The Surprising Truth I Found in My Camera Drawer
The slow, uncertain, and totally addictive return to analogue.
There are days when I wake up feeling like Marie Kondo with a caffeine rush. I suddenly want to organise my entire life: my hard drives, my gear, my thoughts, my existence. I imagine colour-coded drawers, cable-free desks, a minimal camera setup. But this vision usually lasts no more than 20–25 minutes. After that, the real me returns with a vengeance and a stream of thoughts like: Do I need to switch my entire Fuji setup to another brand? Should I finally make that zine? Did I send that invoice?
But this time… I did it. I actually followed through and reorganised the drawers where I keep all my photography gear. And what I discovered honestly shocked me: I own more film cameras and analogue-related equipment than digital.
It wasn’t on purpose. It’s just that over the years, friends and family have donated their old cameras to me. I've made some lucky finds on eBay and at charity shops. I guess it all quietly accumulated.
Most of my paid work as a photographer, fashion, e-commerce, events, lives in the digital world. Fast turnaround, high volumes, clients who wanted the photos yesterday. So I've never had the luxury of really using film professionally. But ever since I moved to London nearly a decade ago, I’ve noticed a slow, steady desire building inside me: to shoot more film. And as that desire grew, so did my film camera collection.
If I dig a little deeper, I think it started as a way to reconnect with my creative roots. When I first fell in love with photography, it was through film, not by choice, but because I had to for an exam. But before I even delivered that portfolio, I was already carrying my film camera everywhere, stopping randomly on countryside roads just to capture something I found beautiful (to the delight, I'm sure, of every driver behind me). But when I moved to London, I didn’t have the money, time, or courage to indulge in that kind of expensive escapism. Slowly, though, that urge to “go back” became more than nostalgia, it became a need to question myself again.
I even started taking a film camera on holidays, even though I knew my digital would still be the main workhorse. The film roll was never there for safety, it was there because I wanted to shoot some places just in film.
And no, this isn't one of those “film looks better, digital sucks” manifestos. It’s deeper than that. Film forces you to slow down (we all know that). You notice how you frame, you feel the shutter more. Each frame is a decision. And that slowness is exactly what I crave. Probably because I work in fashion, a world that moves fast, demands faster, and rarely gives you time to pause.
I’ve never been interested in those “Instagram-worthy” landmark shots, the ones that look like they belong in a travel agency catalogue. Technically impressive? Sure. Emotionally impactful? Not for me. They all blur into each other. What I search for is something less polished, more human, maybe even a little melancholic. Let’s say I specialise in “sad views”: quiet corners, faded light, moments that don’t scream but hum.

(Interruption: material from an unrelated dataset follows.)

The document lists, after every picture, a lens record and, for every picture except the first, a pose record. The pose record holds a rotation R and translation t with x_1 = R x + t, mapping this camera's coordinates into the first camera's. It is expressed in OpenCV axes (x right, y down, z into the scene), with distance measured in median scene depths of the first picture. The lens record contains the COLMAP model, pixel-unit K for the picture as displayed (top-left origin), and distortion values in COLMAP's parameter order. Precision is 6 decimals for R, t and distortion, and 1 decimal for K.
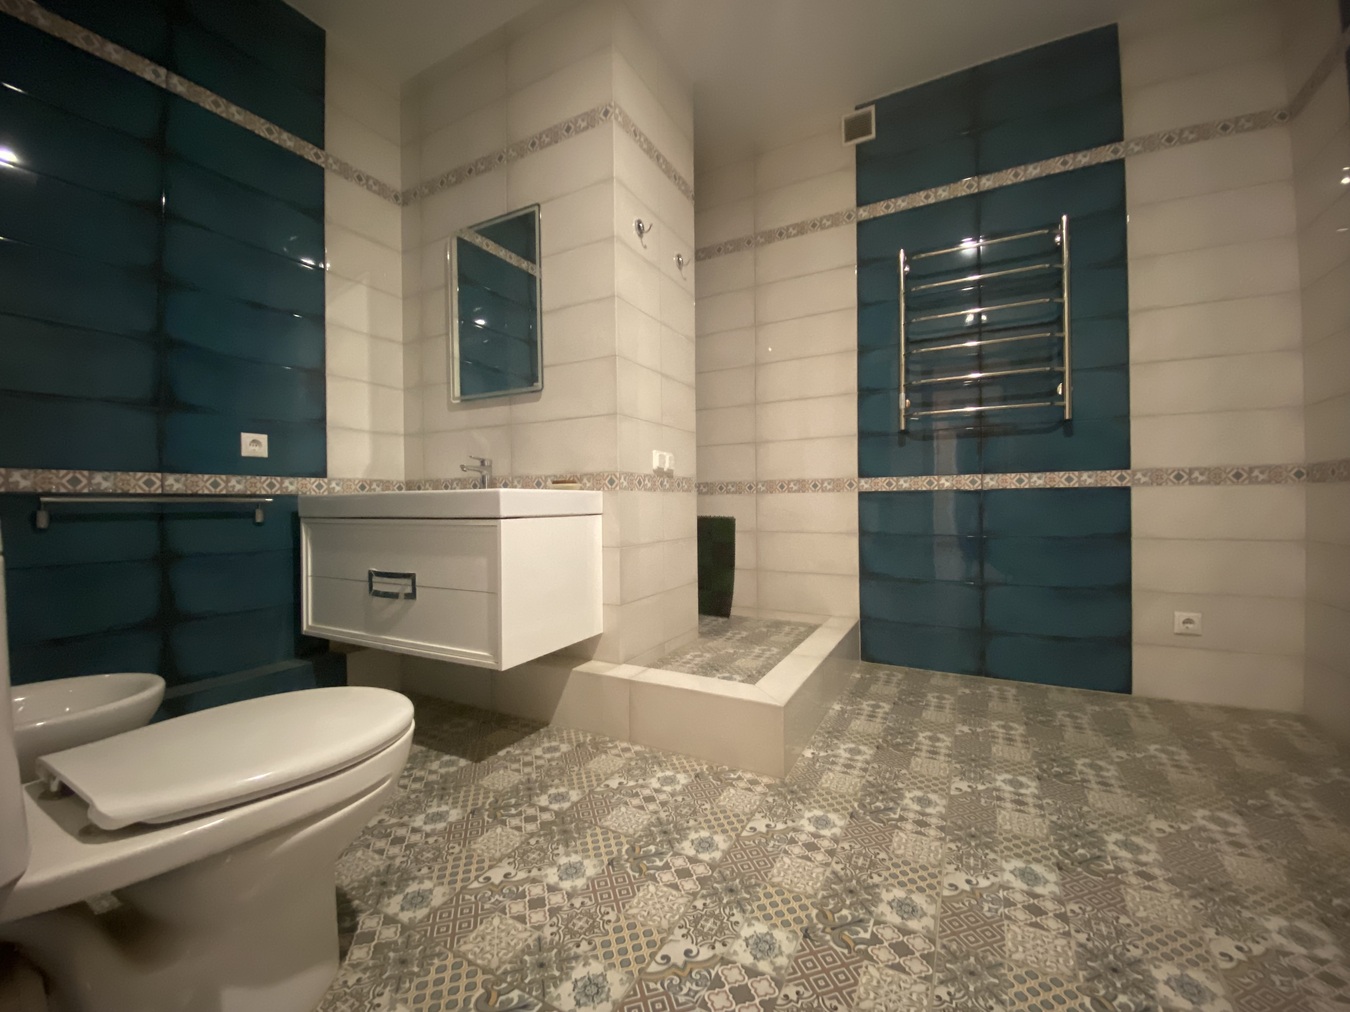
lens RADIAL K [[545.1, 0, 668.4], [0, 545.1, 507.4], [0, 0, 1]] dist [0.000968, -0.010569]
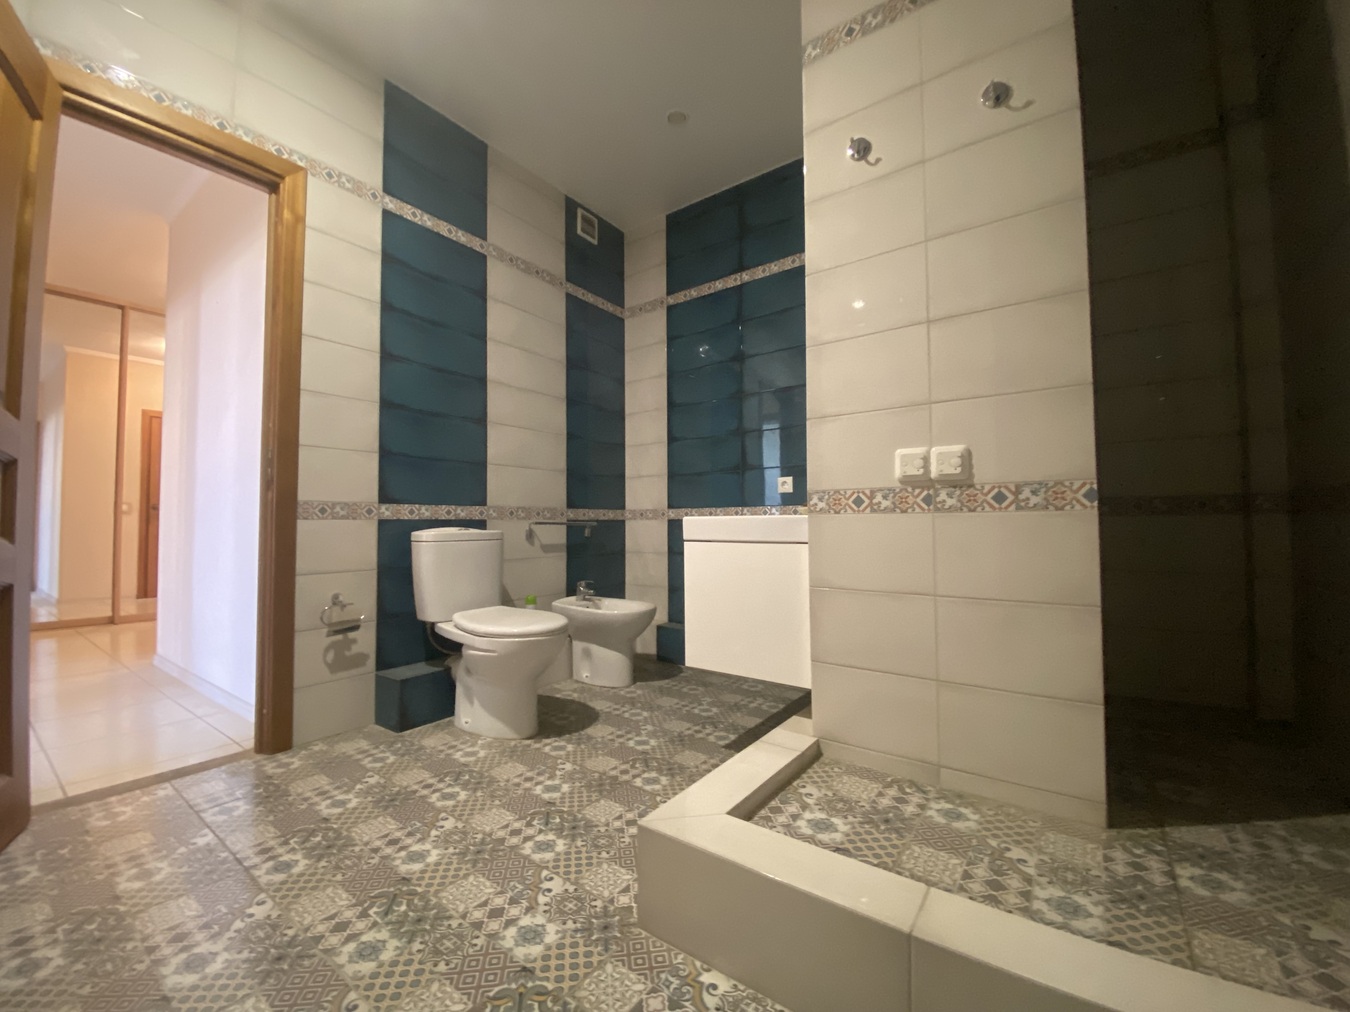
lens RADIAL K [[547.7, 0, 672.5], [0, 547.7, 501.0], [0, 0, 1]] dist [0.022102, -0.020978]
pose [[-0.132628, -0.028486, -0.990756, 1.165836], [-0.000163, 0.999588, -0.028718, -0.043221], [0.991166, -0.003647, -0.132578, 1.425452]]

So maybe the reason I’m shooting more film lately isn’t about the look of it. It’s about the emotional feel. Every time I load a roll, I’m asking myself questions again. How do I want this to look? What am I actually trying to say? Can I pull this off? There’s something humbling about putting your skills on the line like that. Film doesn't lie or flatter. It challenges you.
This tension, between “I want to do this” and “oh god, can I actually do this?”, might be exactly why I’m so drawn to it. It fuels me. Keeps me curious. Keeps me honest.
I don’t think I’ll ever be only a film photographer. I'd love to be, but right now I’m not ready. Still, I want to integrate it more and more into my personal work, and maybe, when the right client comes along, into my commissioned projects too. It’s not the most practical path, and definitely not the cheapest. But it’s something I want to keep doing for as long as I can. It’s officially on my life’s to-do list.
So, yes, I’m shooting more film than digital lately. And it all started with a drawer clean-out.
You are speaking my language with this one! In fact some of what you said is almost exactly what I shared with a photo buddy the other day in regard to film doesn’t lie. Great post, glad you’re shooting film again and finding the challenge rewarding.